Work task
Without any images, write the data out exactly as it appears.

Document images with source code
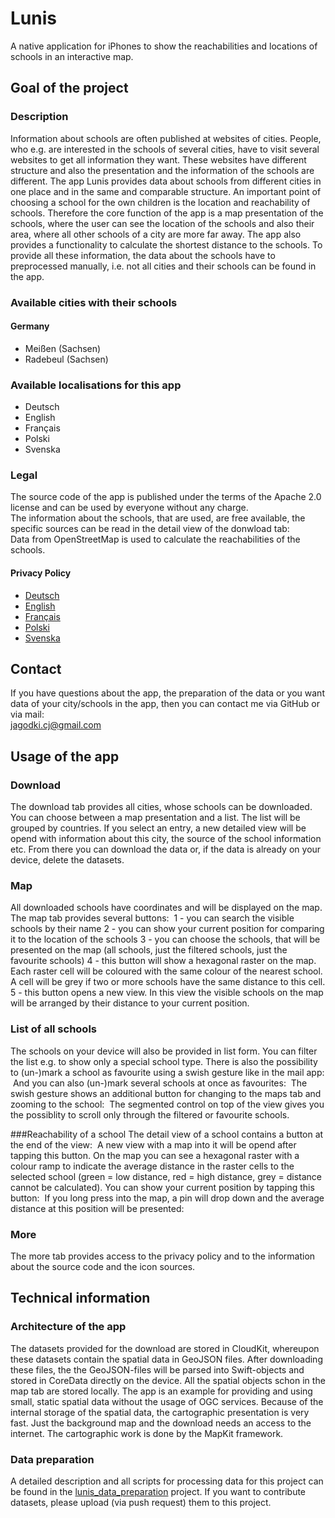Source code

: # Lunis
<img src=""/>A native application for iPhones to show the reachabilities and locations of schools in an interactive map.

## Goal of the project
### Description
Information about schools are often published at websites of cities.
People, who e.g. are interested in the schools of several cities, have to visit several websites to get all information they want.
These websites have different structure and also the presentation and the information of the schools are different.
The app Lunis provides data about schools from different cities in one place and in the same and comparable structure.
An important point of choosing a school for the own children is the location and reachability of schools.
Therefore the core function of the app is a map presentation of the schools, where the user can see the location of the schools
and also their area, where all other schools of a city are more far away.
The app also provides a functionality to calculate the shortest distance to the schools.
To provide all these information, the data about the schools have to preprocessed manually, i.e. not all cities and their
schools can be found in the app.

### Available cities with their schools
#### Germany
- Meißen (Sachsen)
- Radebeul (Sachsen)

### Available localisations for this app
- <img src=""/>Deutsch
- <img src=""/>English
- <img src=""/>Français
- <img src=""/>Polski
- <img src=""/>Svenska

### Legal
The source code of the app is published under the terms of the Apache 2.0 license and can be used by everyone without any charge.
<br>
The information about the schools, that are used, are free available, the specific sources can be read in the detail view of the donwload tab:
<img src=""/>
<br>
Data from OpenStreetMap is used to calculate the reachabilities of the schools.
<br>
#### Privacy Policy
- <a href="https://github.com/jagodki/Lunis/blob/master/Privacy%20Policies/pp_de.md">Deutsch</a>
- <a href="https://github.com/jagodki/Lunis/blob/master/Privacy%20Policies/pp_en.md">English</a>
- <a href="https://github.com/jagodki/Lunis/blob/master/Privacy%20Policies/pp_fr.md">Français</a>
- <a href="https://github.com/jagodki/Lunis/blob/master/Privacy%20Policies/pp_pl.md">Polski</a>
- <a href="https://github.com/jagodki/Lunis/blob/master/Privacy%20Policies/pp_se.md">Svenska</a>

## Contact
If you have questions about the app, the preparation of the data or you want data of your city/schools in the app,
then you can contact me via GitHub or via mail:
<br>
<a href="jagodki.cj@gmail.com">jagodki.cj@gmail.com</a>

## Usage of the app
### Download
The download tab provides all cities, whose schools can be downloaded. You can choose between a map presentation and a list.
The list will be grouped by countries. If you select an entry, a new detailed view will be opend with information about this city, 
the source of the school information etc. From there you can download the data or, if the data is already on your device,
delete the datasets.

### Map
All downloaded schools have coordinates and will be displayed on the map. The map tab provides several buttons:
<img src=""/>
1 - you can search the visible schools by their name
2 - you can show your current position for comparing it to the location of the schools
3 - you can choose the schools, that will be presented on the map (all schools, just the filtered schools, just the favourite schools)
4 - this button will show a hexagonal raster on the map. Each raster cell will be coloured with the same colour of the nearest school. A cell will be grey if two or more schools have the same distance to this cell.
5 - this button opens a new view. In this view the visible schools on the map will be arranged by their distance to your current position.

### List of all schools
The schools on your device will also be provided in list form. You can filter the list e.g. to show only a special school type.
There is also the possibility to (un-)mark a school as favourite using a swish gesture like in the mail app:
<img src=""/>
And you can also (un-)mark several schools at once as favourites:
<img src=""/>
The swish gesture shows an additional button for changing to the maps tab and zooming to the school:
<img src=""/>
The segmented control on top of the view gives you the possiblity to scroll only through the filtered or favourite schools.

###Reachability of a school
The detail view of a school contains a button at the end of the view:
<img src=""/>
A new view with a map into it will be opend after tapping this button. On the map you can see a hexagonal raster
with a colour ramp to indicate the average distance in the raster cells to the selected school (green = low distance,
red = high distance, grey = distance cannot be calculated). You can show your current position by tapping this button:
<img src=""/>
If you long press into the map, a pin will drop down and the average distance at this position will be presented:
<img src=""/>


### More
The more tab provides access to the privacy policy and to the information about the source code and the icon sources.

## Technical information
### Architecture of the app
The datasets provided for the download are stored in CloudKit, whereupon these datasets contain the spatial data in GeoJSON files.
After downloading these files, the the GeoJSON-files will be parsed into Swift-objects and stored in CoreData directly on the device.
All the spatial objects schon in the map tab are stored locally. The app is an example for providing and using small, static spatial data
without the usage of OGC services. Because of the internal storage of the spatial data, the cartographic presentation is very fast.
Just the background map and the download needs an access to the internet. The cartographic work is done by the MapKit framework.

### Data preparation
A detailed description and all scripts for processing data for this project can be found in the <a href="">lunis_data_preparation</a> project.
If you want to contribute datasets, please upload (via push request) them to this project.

Task result
Source code

: # Lunis
<img src=""/>A native application for iPhones to show the reachabilities and locations of schools in an interactive map.

## Goal of the project
### Description
Information about schools are often published at websites of cities.
People, who e.g. are interested in the schools of several cities, have to visit several websites to get all information they want.
These websites have different structure and also the presentation and the information of the schools are different.
The app Lunis provides data about schools from different cities in one place and in the same and comparable structure.
An important point of choosing a school for the own children is the location and reachability of schools.
Therefore the core function of the app is a map presentation of the schools, where the user can see the location of the schools
and also their area, where all other schools of a city are more far away.
The app also provides a functionality to calculate the shortest distance to the schools.
To provide all these information, the data about the schools have to preprocessed manually, i.e. not all cities and their
schools can be found in the app.

### Available cities with their schools
#### Germany
- Meißen (Sachsen)
- Radebeul (Sachsen)

### Available localisations for this app
- <img src=""/>Deutsch
- <img src=""/>English
- <img src=""/>Français
- <img src=""/>Polski
- <img src=""/>Svenska

### Legal
The source code of the app is published under the terms of the Apache 2.0 license and can be used by everyone without any charge.
<br>
The information about the schools, that are used, are free available, the specific sources can be read in the detail view of the donwload tab:
<img src=""/>
<br>
Data from OpenStreetMap is used to calculate the reachabilities of the schools.
<br>
#### Privacy Policy
- <a href="https://github.com/jagodki/Lunis/blob/master/Privacy%20Policies/pp_de.md">Deutsch</a>
- <a href="https://github.com/jagodki/Lunis/blob/master/Privacy%20Policies/pp_en.md">English</a>
- <a href="https://github.com/jagodki/Lunis/blob/master/Privacy%20Policies/pp_fr.md">Français</a>
- <a href="https://github.com/jagodki/Lunis/blob/master/Privacy%20Policies/pp_pl.md">Polski</a>
- <a href="https://github.com/jagodki/Lunis/blob/master/Privacy%20Policies/pp_se.md">Svenska</a>

## Contact
If you have questions about the app, the preparation of the data or you want data of your city/schools in the app,
then you can contact me via GitHub or via mail:
<br>
<a href="jagodki.cj@gmail.com">jagodki.cj@gmail.com</a>

## Usage of the app
### Download
The download tab provides all cities, whose schools can be downloaded. You can choose between a map presentation and a list.
The list will be grouped by countries. If you select an entry, a new detailed view will be opend with information about this city, 
the source of the school information etc. From there you can download the data or, if the data is already on your device,
delete the datasets.

### Map
All downloaded schools have coordinates and will be displayed on the map. The map tab provides several buttons:
<img src=""/>
1 - you can search the visible schools by their name
2 - you can show your current position for comparing it to the location of the schools
3 - you can choose the schools, that will be presented on the map (all schools, just the filtered schools, just the favourite schools)
4 - this button will show a hexagonal raster on the map. Each raster cell will be coloured with the same colour of the nearest school. A cell will be grey if two or more schools have the same distance to this cell.
5 - this button opens a new view. In this view the visible schools on the map will be arranged by their distance to your current position.

### List of all schools
The schools on your device will also be provided in list form. You can filter the list e.g. to show only a special school type.
There is also the possibility to (un-)mark a school as favourite using a swish gesture like in the mail app:
<img src=""/>
And you can also (un-)mark several schools at once as favourites:
<img src=""/>
The swish gesture shows an additional button for changing to the maps tab and zooming to the school:
<img src=""/>
The segmented control on top of the view gives you the possiblity to scroll only through the filtered or favourite schools.

###Reachability of a school
The detail view of a school contains a button at the end of the view:
<img src=""/>
A new view with a map into it will be opend after tapping this button. On the map you can see a hexagonal raster
with a colour ramp to indicate the average distance in the raster cells to the selected school (green = low distance,
red = high distance, grey = distance cannot be calculated). You can show your current position by tapping this button:
<img src=""/>
If you long press into the map, a pin will drop down and the average distance at this position will be presented:
<img src=""/>


### More
The more tab provides access to the privacy policy and to the information about the source code and the icon sources.

## Technical information
### Architecture of the app
The datasets provided for the download are stored in CloudKit, whereupon these datasets contain the spatial data in GeoJSON files.
After downloading these files, the the GeoJSON-files will be parsed into Swift-objects and stored in CoreData directly on the device.
All the spatial objects schon in the map tab are stored locally. The app is an example for providing and using small, static spatial data
without the usage of OGC services. Because of the internal storage of the spatial data, the cartographic presentation is very fast.
Just the background map and the download needs an access to the internet. The cartographic work is done by the MapKit framework.

### Data preparation
A detailed description and all scripts for processing data for this project can be found in the <a href="">lunis_data_preparation</a> project.
If you want to contribute datasets, please upload (via push request) them to this project.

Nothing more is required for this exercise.